Document images with source code
--- START ---

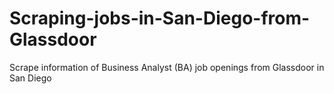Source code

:# Scraping-jobs-in-San-Diego-from-Glassdoor

Scrape information of Business Analyst (BA) job openings from Glassdoor in San Diego
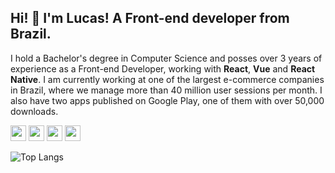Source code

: ## Hi! 👋 I'm Lucas! A Front-end developer from Brazil.
I hold a Bachelor's degree in Computer Science and posses over 3 years of experience as a Front-end Developer, working with **React**, **Vue** and **React Native**. I am currently working at one of the largest e-commerce companies in Brazil, where we manage more than 40 million user sessions per month. I also have two apps published on Google Play, one of them with over 50,000 downloads.

<a href="https://lucasribeiro.dev" target="_blank"><img src="https://img.shields.io/badge/website-%23f5b43d.svg?&style=for-the-badge&logo=googleearth&logoColor=black" height=25></a>
<a href="https://www.linkedin.com/in/lucasviribeiro" target="_blank"><img src="https://img.shields.io/badge/linkedin-%23f5b43d.svg?&style=for-the-badge&logo=linkedin&logoColor=black" height=25></a>
<a href="mailto:lucasvribeiro14@gmail.com"><img src="https://img.shields.io/badge/gmail-%23f5b43d.svg?&style=for-the-badge&logo=gmail&logoColor=black" height=25></a>
<a href="https://www.instagram.com/lucasvribeiro_" target="_blank"><img src="https://img.shields.io/badge/instagram-%23f5b43d.svg?&style=for-the-badge&logo=instagram&logoColor=black" height=25></a>

![Top Langs](https://github-readme-stats.vercel.app/api/top-langs/?username=lucasvribeiro&layout=compact&text_color=f5b43d&bg_color=151515&hide=css,html,php)
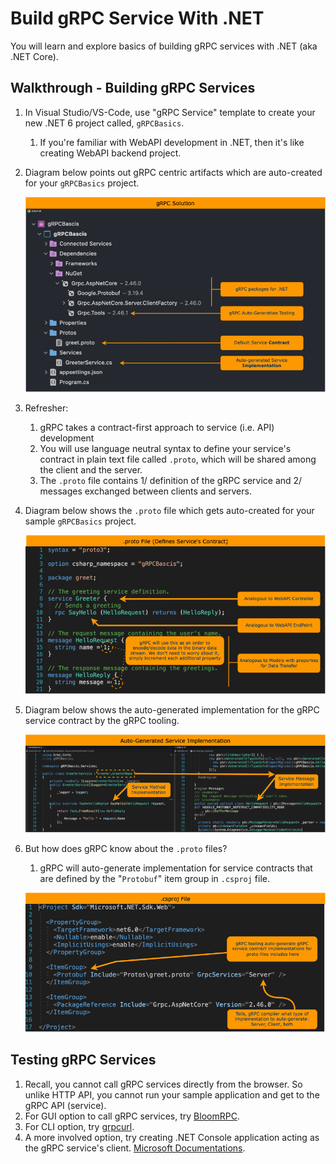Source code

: # Build gRPC Service With .NET

You will learn and explore basics of building gRPC services with .NET (aka .NET Core).

## Walkthrough - Building gRPC Services

1. In Visual Studio/VS-Code, use "gRPC Service" template to create your new .NET 6 project called, `gRPCBasics`.
    1. If you're familiar with WebAPI development in .NET, then it's like creating WebAPI backend project.

1. Diagram below points out gRPC centric artifacts which are auto-created for your `gRPCBasics` project.

    ![gRPC-with-NET-solution](./diagrams/gRPC-with-NET-solution.png)

1. Refresher: 
    1. gRPC takes a contract-first approach to service (i.e. API) development
    1. You will use language neutral syntax to define your service's contract in plain text file called `.proto`, which will be shared among the client and the server. 
    1. The `.proto` file contains 1/ definition of the gRPC service and 2/ messages exchanged between clients and servers.

1. Diagram below shows the `.proto` file which gets auto-created for your sample `gRPCBasics` project.

    ![gRPC-with-NET-service-contract](./diagrams/gRPC-with-NET-service-contract.png)

1. Diagram below shows the auto-generated implementation for the gRPC service contract by the gRPC tooling.

    ![gRPC-with-NET-service-implementation](./diagrams/gRPC-with-NET-service-implementation.png)

1. But how does gRPC know about the `.proto` files?
    1. gRPC will auto-generate implementation for service contracts that are defined by the "`Protobuf`" item group in `.csproj` file.

    ![gRPC-with-NET-csproj](./diagrams/gRPC-with-NET-csproj.png)

## Testing gRPC Services

1. Recall, you cannot call gRPC services directly from the browser. So unlike HTTP API, you cannot run your sample application and get to the gRPC API (service).
1. For GUI option to call gRPC services, try [BloomRPC](https://github.com/bloomrpc/bloomrpc).
1. For CLI option, try [grpcurl](https://github.com/fullstorydev/grpcurl).
1. A more involved option, try creating .NET Console application acting as the gRPC service's client. [Microsoft Documentations](https://github.com/bloomrpc/bloomrpc).

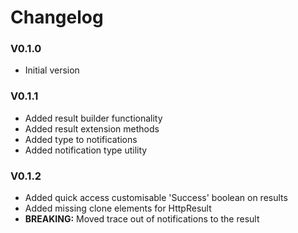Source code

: # Changelog

### V0.1.0

+ Initial version

### V0.1.1

+ Added result builder functionality
+ Added result extension methods
+ Added type to notifications
+ Added notification type utility

### V0.1.2

+ Added quick access customisable 'Success' boolean on results
+ Added missing clone elements for HttpResult
+ **BREAKING:** Moved trace out of notifications to the result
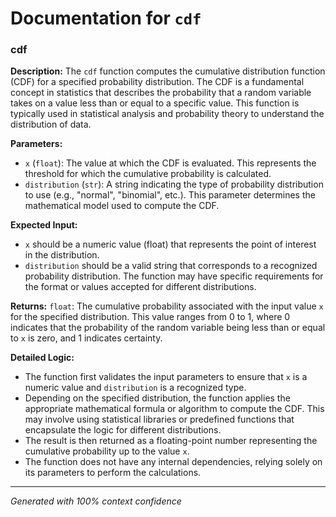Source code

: # Documentation for `cdf`

### cdf

**Description:**
The `cdf` function computes the cumulative distribution function (CDF) for a specified probability distribution. The CDF is a fundamental concept in statistics that describes the probability that a random variable takes on a value less than or equal to a specific value. This function is typically used in statistical analysis and probability theory to understand the distribution of data.

**Parameters:**
- `x` (`float`): The value at which the CDF is evaluated. This represents the threshold for which the cumulative probability is calculated.
- `distribution` (`str`): A string indicating the type of probability distribution to use (e.g., "normal", "binomial", etc.). This parameter determines the mathematical model used to compute the CDF.

**Expected Input:**
- `x` should be a numeric value (float) that represents the point of interest in the distribution.
- `distribution` should be a valid string that corresponds to a recognized probability distribution. The function may have specific requirements for the format or values accepted for different distributions.

**Returns:**
`float`: The cumulative probability associated with the input value `x` for the specified distribution. This value ranges from 0 to 1, where 0 indicates that the probability of the random variable being less than or equal to `x` is zero, and 1 indicates certainty.

**Detailed Logic:**
- The function first validates the input parameters to ensure that `x` is a numeric value and `distribution` is a recognized type.
- Depending on the specified distribution, the function applies the appropriate mathematical formula or algorithm to compute the CDF. This may involve using statistical libraries or predefined functions that encapsulate the logic for different distributions.
- The result is then returned as a floating-point number representing the cumulative probability up to the value `x`.
- The function does not have any internal dependencies, relying solely on its parameters to perform the calculations.

---
*Generated with 100% context confidence*
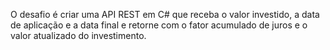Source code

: O desafio é criar uma API REST em C# que receba o valor investido, a data de aplicação e a data
final e retorne com o fator acumulado de juros e o valor atualizado do investimento.
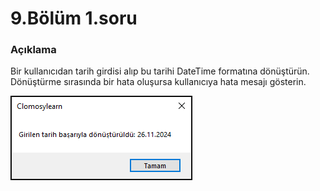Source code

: # 9.Bölüm 1.soru

### Açıklama

Bir kullanıcıdan tarih girdisi alıp bu tarihi DateTime formatına dönüştürün. Dönüştürme sırasında bir hata oluşursa kullanıcıya hata mesajı gösterin.

![Bolum 9-Soru 1](Bolum9_1.png)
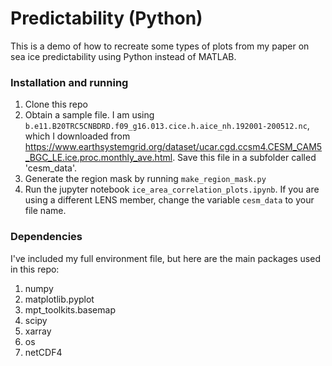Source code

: # Predictability (Python)  
  
This is a demo of how to recreate some types of plots from my paper on sea ice predictability using Python instead of MATLAB. 

### Installation and running

1. Clone this repo
2. Obtain a sample file. I am using `b.e11.B20TRC5CNBDRD.f09_g16.013.cice.h.aice_nh.192001-200512.nc`, which I downloaded from https://www.earthsystemgrid.org/dataset/ucar.cgd.ccsm4.CESM_CAM5_BGC_LE.ice.proc.monthly_ave.html. Save this file in a subfolder called 'cesm_data'.
3. Generate the region mask by running `make_region_mask.py`
4. Run the jupyter notebook `ice_area_correlation_plots.ipynb`. If you are using a different LENS member, change the variable `cesm_data` to your file name.

### Dependencies

I've included my full environment file, but here are the main packages used in this repo:
1. numpy
2. matplotlib.pyplot
3. mpt_toolkits.basemap
4. scipy
5. xarray
6. os
7. netCDF4
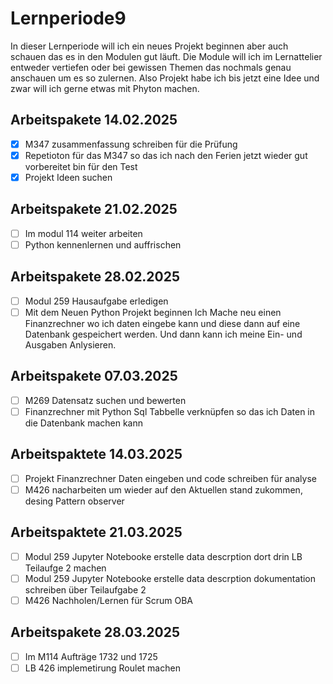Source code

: # Lernperiode9
In dieser Lernperiode will ich ein neues Projekt beginnen aber auch schauen das es in den Modulen gut läuft. Die Module will ich im Lernattelier entweder vertiefen oder bei gewissen Themen das nochmals genau anschauen um es so zulernen. Also Projekt habe ich bis jetzt eine Idee und zwar will ich gerne etwas mit Phyton machen.

## Arbeitspakete 14.02.2025

- [x] M347 zusammenfassung schreiben für die Prüfung
- [x] Repetioton für das M347 so das ich nach den Ferien jetzt wieder gut vorbereitet bin für den Test
- [x] Projekt Ideen suchen

## Arbeitspakete 21.02.2025
- [ ] Im modul 114 weiter arbeiten
- [ ] Python kennenlernen und auffrischen

## Arbeitspakete 28.02.2025
- [ ] Modul 259 Hausaufgabe erledigen
- [ ] Mit dem Neuen Python Projekt beginnen
Ich Mache neu einen Finanzrechner wo ich daten eingebe kann und diese dann auf eine Datenbank gespeichert werden. Und dann kann ich meine Ein- und Ausgaben Anlysieren.

## Arbeitspakete 07.03.2025
- [ ] M269 Datensatz suchen und bewerten
- [ ] Finanzrechner mit Python Sql Tabbelle verknüpfen so das ich Daten in die Datenbank machen kann

## Arbeitspaktete 14.03.2025

- [ ] Projekt Finanzrechner Daten eingeben und code schreiben für analyse
- [ ] M426 nacharbeiten um wieder auf den Aktuellen stand zukommen, desing Pattern observer

## Arbeitspaktete 21.03.2025

- [ ] Modul 259 Jupyter Notebooke erstelle data descrption dort drin LB Teilaufge 2 machen
- [ ] Modul 259 Jupyter Notebooke erstelle data descrption dokumentation schreiben über Teilaufgabe 2
- [ ] M426 Nachholen/Lernen für Scrum OBA

## Arbeitspakete 28.03.2025

- [ ] Im M114 Aufträge 1732 und 1725
- [ ] LB 426 implemetirung Roulet machen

--- END ---

## THE PROBLEM
Write out, character for character, the lines from the one containing "## Arbeitspakete 21.02.2025" through the end of the records, including both ends.

## EXERCISE RESPONSE
## Arbeitspakete 21.02.2025
- [ ] Im modul 114 weiter arbeiten
- [ ] Python kennenlernen und auffrischen

## Arbeitspakete 28.02.2025
- [ ] Modul 259 Hausaufgabe erledigen
- [ ] Mit dem Neuen Python Projekt beginnen
Ich Mache neu einen Finanzrechner wo ich daten eingebe kann und diese dann auf eine Datenbank gespeichert werden. Und dann kann ich meine Ein- und Ausgaben Anlysieren.

## Arbeitspakete 07.03.2025
- [ ] M269 Datensatz suchen und bewerten
- [ ] Finanzrechner mit Python Sql Tabbelle verknüpfen so das ich Daten in die Datenbank machen kann

## Arbeitspaktete 14.03.2025

- [ ] Projekt Finanzrechner Daten eingeben und code schreiben für analyse
- [ ] M426 nacharbeiten um wieder auf den Aktuellen stand zukommen, desing Pattern observer

## Arbeitspaktete 21.03.2025

- [ ] Modul 259 Jupyter Notebooke erstelle data descrption dort drin LB Teilaufge 2 machen
- [ ] Modul 259 Jupyter Notebooke erstelle data descrption dokumentation schreiben über Teilaufgabe 2
- [ ] M426 Nachholen/Lernen für Scrum OBA

## Arbeitspakete 28.03.2025

- [ ] Im M114 Aufträge 1732 und 1725
- [ ] LB 426 implemetirung Roulet machen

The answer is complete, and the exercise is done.